La crème glacée contient **au minimum 8 % de matière grasse laitière** et **2,5 % de protéines laitières**. La glace au lait, elle, descend à **2,5 % de MG minimum**. La différence est légale, pas seulement gustative : mal nommer son produit expose à des contrôles de la DGCCRF.
❓ Peut-on appeler son produit « crème glacée » si on utilise du lait entier ?
Non, pas automatiquement. Le lait entier standard contient environ 3,5 % de MG — ce qui est insuffisant pour atteindre le seuil de 8 % exigé pour l’appellation « crème glacée ». Il faut ajouter de la crème pour atteindre ce taux dans le mix final.

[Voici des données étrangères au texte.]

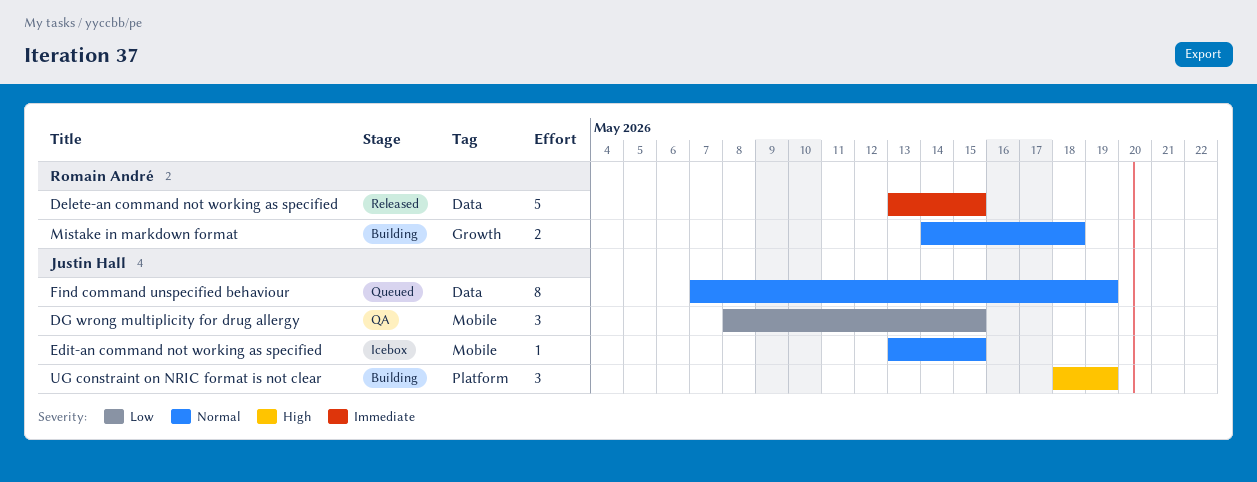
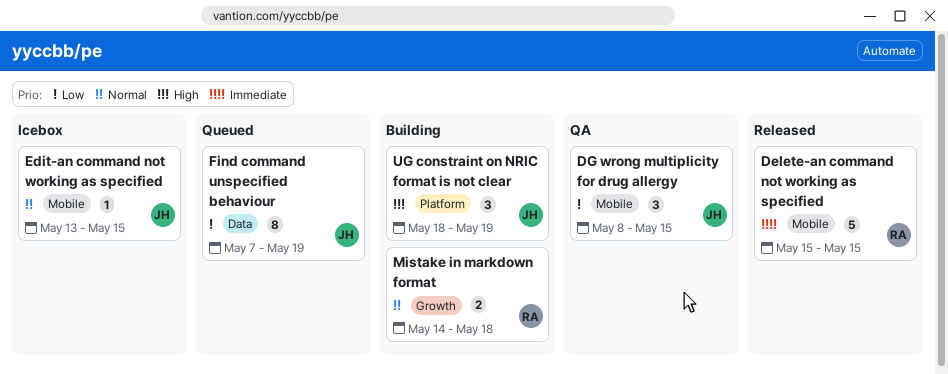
Delete-an command not working as specified, label: Data -> Mobile
Delete-an command not working as specified, start: May 13 -> May 15
Find command unspecified behaviour, priority: Normal -> Low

❓ Quelle température de turbinage pour une crème glacée ?
La température de sortie de turbine idéale pour une crème glacée se situe entre **-6°C et -8°C**. En dessous de -10°C, on risque de bloquer le foisonnement et d’obtenir une texture trop compacte.
❓ Une glace végétale peut-elle s’appeler « crème glacée » ?
Non. L’appellation « crème glacée » impose que la matière grasse soit d’origine laitière. Une base végétale (coco, amande, avoine) ne peut pas bénéficier de cette appellation. On parlera alors de « dessert glacé » ou de « glace végétale ».
❓ Faut-il pasteuriser différemment selon qu’on fait une crème glacée ou une glace ?
Les couples temps/température de pasteurisation restent les mêmes : **85°C pendant 15 secondes** en haute pasteurisation, **65°C pendant 30 minutes** en basse pasteurisation. En revanche, un mix riche en crème est plus homogène et demande une attention particulière au moment de l’émulsification avant pasteurisation.
❓ Comment expliquer simplement la différence à un client ?
La formule la plus efficace : « La crème glacée contient de la crème fraîche — c’est pour ça qu’elle est plus riche et plus fondante. La glace au lait est plus légère. Le sorbet, lui, ne contient aucune matière grasse. » Court, factuel, immédiatement compris.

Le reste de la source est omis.